Friends Life's UK business took a dip in the first half of the year as the company paid off a further £5m of a £6m fine levied against Sesame.
The 2013 half year UK and Heritage IFRS based operating profit of £129m is £8m lower than in 2012.
The Heritage division forms the bulk of Friend's UK based business by value. The division is focused on the management of products that are no longer actively marketed.
Friends said an improvement in new business strain, following the continued focus on target new business platforms and lower costs, was offset by reduced principal reserving changes and "one-off items" compared to 2012.
One of these one-off items was £5m paid to the Financial Conduct Authority in relation to Friend's-owned Sesame, part of a £6m fine for failing to ensure advice given to customers was suitable and for poor systems and controls, £1m of which was paid by the group last year.

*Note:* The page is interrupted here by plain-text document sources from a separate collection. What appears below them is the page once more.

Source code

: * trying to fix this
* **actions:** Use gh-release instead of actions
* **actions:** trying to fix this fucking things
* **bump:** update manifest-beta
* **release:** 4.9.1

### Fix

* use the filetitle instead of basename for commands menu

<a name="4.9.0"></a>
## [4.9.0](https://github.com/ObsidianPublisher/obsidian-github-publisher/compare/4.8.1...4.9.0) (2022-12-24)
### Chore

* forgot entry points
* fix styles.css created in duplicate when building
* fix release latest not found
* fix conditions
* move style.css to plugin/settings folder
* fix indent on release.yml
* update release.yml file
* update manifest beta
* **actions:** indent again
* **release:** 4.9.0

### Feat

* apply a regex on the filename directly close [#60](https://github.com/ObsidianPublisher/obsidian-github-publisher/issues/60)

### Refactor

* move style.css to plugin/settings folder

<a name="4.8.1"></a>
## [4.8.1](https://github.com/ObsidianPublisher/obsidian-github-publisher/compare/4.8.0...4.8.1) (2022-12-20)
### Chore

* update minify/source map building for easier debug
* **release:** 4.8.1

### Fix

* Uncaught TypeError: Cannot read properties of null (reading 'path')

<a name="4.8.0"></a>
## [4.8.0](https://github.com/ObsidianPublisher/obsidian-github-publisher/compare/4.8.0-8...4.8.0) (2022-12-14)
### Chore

UK sales of £324m were down from £354m in the first half of 2012, weighed on by lower volumes for corporate benefits, which the group said was as a result of a deliberate shift in strategy away from high volume low margin business.
Protection sales were broadly flat with lower post-gender neutral volumes of individual protection business offset by higher volumes of group protection.
However across the group profit before tax increased 13% to £201m up from £178m as of the end of June 2012.
Friends said this reflected a strong period on period performance underpinned by the reduction in the cost of writing new business.
The group has so far achieved cost savings of £154m, 96% of its 2015 target.
Friends also announced a new long-term protection partnership with Virgin Money starting from January 2014 including the distribution of a suite of high-quality simple protection products in-store, over the phone and online.